The following day I was called off San Bartolomeo to help again in the Commissariat and Captain de Soto was there.
“So Killigrew, you have escaped the fever. Look at this establishment: decimated! I want you to copy out this order for requisitions three times. They must be ready within the hour. When they are done come aboard San Pablo, I have work for you there.”
That night I supped with junior officers aboard the galleon and listened to their lively talk. They were a handsome friendly group. For them the present delay was outrageous. They wanted only to sail and challenge the enemy in his home waters. To them, proud and brave as they were, it was humiliating and frustrating to wait, as one put it, until the English were “knocking on their front gate”.
“It is not quite that,” said an older lieutenant. “Wars are not won by gestures, they are won by preparation, by strategy, and only at the last by fighting.”
“Oh, hark at Rodrigo!” another said. “This is not to be a joust such as you went on nine years ago! We no longer have wax in our ears. We’ll fight the English fleets and defeat them before ever we get sight of their coasts. It’s said they will sail this week.”
“Even so I doubt we shall meet them.”
They pressed him then, but he glanced in my direction, so I got up.
“You can speak more freely if I leave?”
“No, no. You are with us, I know that. I can only say that I have heard that efforts are to be made to lure the English fleet away from our shores so that we may sail to England without battle first. If it can be done I’ll tell you it will be worth doing. We should not defeat them in straight battle without grievous loss on both sides, and if it can be avoided I have no fancy to continue into northern waters with our sails in ribbons and our bows holed at the waterline. However great the victory might be, the weather could be the final victor. It was last time.”

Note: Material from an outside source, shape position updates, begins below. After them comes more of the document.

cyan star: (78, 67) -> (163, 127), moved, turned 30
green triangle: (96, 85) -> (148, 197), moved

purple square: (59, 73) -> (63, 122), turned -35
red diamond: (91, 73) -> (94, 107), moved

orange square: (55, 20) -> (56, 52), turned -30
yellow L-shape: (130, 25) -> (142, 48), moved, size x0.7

There was silence then. My mind flew over the information and found it instantly true: it explained De Soto’s willingness to wait.

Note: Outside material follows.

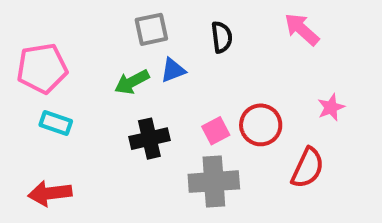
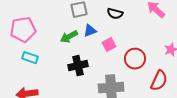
black semicircle: (222, 37) -> (115, 14), turned 112
pink square: (216, 131) -> (109, 45), moved

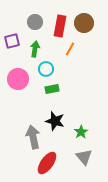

Next day I again worked on board San Pablo to which De Soto had temporarily transferred. At length I could be in ignorance no longer.
“Sir, I see efforts are being made to decoy the English fleet when it enters these waters. Can I not help in some manner? I know my countrymen and their ways.”
De Soto finished reading the letter his scrivener had written and took up the wax to seal it.
“Who told you anything of this? Captain Pennell in his cups?“
“No. But Mark of Gloucester is not being renamed for nothing.”
De Soto pressed the wax down with the naval seal. “So you think I should explain it to you?“
“I hoped I could help.”
“You cannot help. There will perhaps be other duties for you; who knows? I cannot tell you, for I am not told.”
The scrivener returned then but went out again almost at once.
“But since you have observed this piece of strategy, no greater harm will come of your knowing the rest. As the weather moderates we shall throw out a screen of small vessels to await the arrival of the English. They will be foreign vessels, manned by English, Irish, Flemish, and in due course some of them will be captured. They will all report that the Adelantado has sailed with his fleet to the Azores to protect the new treasure flota coming from the Indies. It is hoped and believed that your Admirals will ‘follow’ him.”
Again we were interrupted but it was impossible to keep what he had said out of my mind.
“But, senor, if you succeed in this this plan, who is to say the English will not take the opportunity of attacking Cadiz or Lisbon instead?”